Nessuno sa che io sono qui, recensione del film su Netflix
Vi proponiamo la recensione di Nessuno sa che io sono qui, film distribuito via Netflix, diretto da Gaspar Antillo.
L’emotività è certamente una caratteristica ricercata dal grande pubblico odierno nei prodotti cinematografici. Ciò che è interessante è che essa può essere espressa in diverse modalità.
“Nessuno sa che io sono qui”, film di produzione cilena proposto recentemente da Netflix, oltre che presentato online al Tribeca Film Festival di quest’anno, è un dramma che riesce a smuovere le emozioni più profonde in maniera del tutto rara e originale.

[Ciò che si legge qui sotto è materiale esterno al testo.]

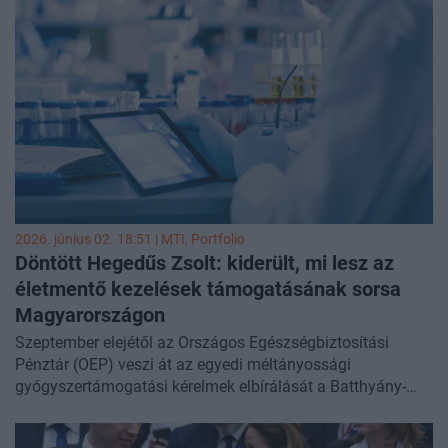
lépésként kiírják a Nyírő Gyula Országos Pszichiátriai és
Addiktológiai Intézet (OPAI) főigazgatói pályázatát,
Budapesten több kórházat vonnak be az akut pszichiátriai
ellátásba, a fejlesztési munkát pedig miniszteri biztos
segíti majd. A miniszter hangsúlyozta, hogy a mentális
egészség ügye nem szűkíthető le a pszichiátriára, és új,
transzparenciára és szakmaiságra épülő szemléletre van
szükség.
2026. június 02. 18:51 |
MTI
, Portfolio
Döntött Hegedűs Zsolt: kiderült, mi lesz az
életmentő kezelések támogatásának sorsa
Magyarországon
Szeptember elejétől az Országos Egészségbiztosítási
Pénztár (OEP) veszi át az egyedi méltányossági
gyógyszertámogatási kérelmek elbírálását a Batthyány-
Strattmann László Alapítványtól. A változtatás célja, hogy
a nagy értékű kezelések finanszírozása egy átláthatóbb,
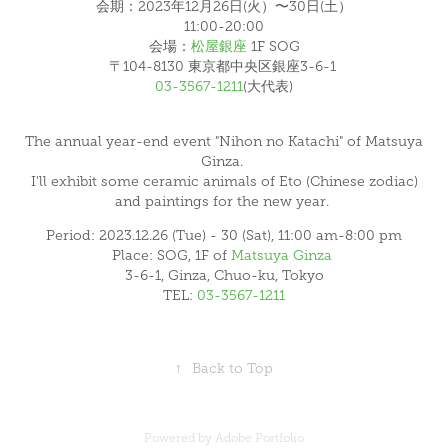
会期：2023年12月26日(火）〜30日(土）
11:00-20:00
会場：
松屋銀座
1F SOG
〒104-8130 東京都中央区銀座3-6-1
03-3567-1211
(大代表)
The annual year-end event "Nihon no Katachi" of Matsuya
Ginza.
I'll exhibit some ceramic animals of Eto (Chinese zodiac)
and paintings for the new year.
Period: 2023.12.26 (Tue) - 30 (Sat), 11:00 am-8:00 pm
Place: SOG, 1F of
Matsuya Ginza
3-6-1, Ginza, Chuo-ku, Tokyo
TEL:
03-3567-1211
↑
Back to Top
Powered by
Adobe Portfolio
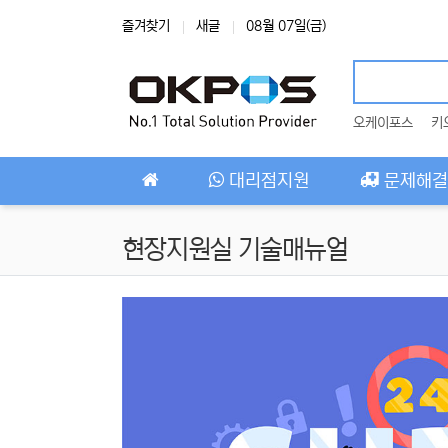
상단 네비
즐겨찾기
새글
08월 07일(금)
오케이포스
키
메인 메뉴
대리점지원
문제해결
현장지원실 기술매뉴얼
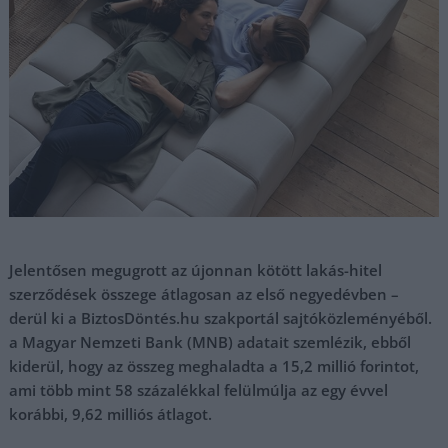
Jelentősen megugrott az újonnan kötött lakás-hitel
szerződések összege átlagosan az első negyedévben –
derül ki a BiztosDöntés.hu szakportál sajtóközleményéből.
a Magyar Nemzeti Bank (MNB) adatait szemlézik, ebből
kiderül, hogy az összeg meghaladta a 15,2 millió forintot,
ami több mint 58 százalékkal felülmúlja az egy évvel
korábbi, 9,62 milliós átlagot.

Questo risultato è ottenuto grazie ad un insieme di aspetti (dai colori alla recitazione, dalle musiche alle inquadrature) che si incastrano perfettamente tra loro urlando all’unanimità il messaggio di fondo.
Sin dalle prime immagini ciò che salta all’occhio è un paesaggio naturale, rurale, in cui è inserito un personaggio altrettanto semplice e, allo stesso tempo, profondo e interessante. Memo è totalmente integrato nell’ambiente in cui vive e, osservandolo, non si potrebbe immaginare il passato che custodisce. Tuttavia è chiaro da subito che egli sia stato sottoposto ad un qualche tipo di trauma: uomo di poche parole, sempre vestito di stracci informi, quasi a nascondere il proprio corpo, spesso inquadrato di spalle o con il volto coperto dai capelli. Insomma, Jorge Garcia, il celebre Hugo Reyes di “Lost”, riesce in questo film a trasmettere l’immensa solitudine ed il disagio di un uomo che custodisce però ancora molti sogni e, a suo modo, non vi rinuncia.
L’essenzialità di questo lavoro si esplica anche nella scelta di pochi personaggi, sebbene molto intensi e complessi. Tra questi spicca per spontaneità ed innocenza la figura di Marta (Millaray Lobos). Anche Gastòn Pauls e Luis Gnecco meritano però una menzione per l’importante resa dei rispettivi personaggi.
Ad esplicitare il messaggio già molto chiaro è il filo conduttore di tutto il film: la canzone, intonata dal Memo bambino e dal Memo del presente, che segue i rimbalzi temporali della narrazione e lascia rabbia e amarezza nello spettatore, soprattutto nel finale.
In questa pellicola tutto concorre a denunciare il complesso sistema mediatico, che premia i corpi (o meglio, alcuni tipi di corpo) rendendo la sostanza un elemento importante, sì, ma di puro contorno.
Spesso i tempi sono lenti e dilatati: non il massimo per il tipico spettatore odierno. Tuttavia la durata (circa un’ora e mezza) conferisce leggerezza al tutto e permette di cogliere con intensità ogni emozione che l’esordiente Gaspar Antillo ha voluto rappresentare.
Un film consigliatissimo, ben riuscito da ogni punto di vista e di conseguenza apprezzabile da un ampio ventaglio di pubblico.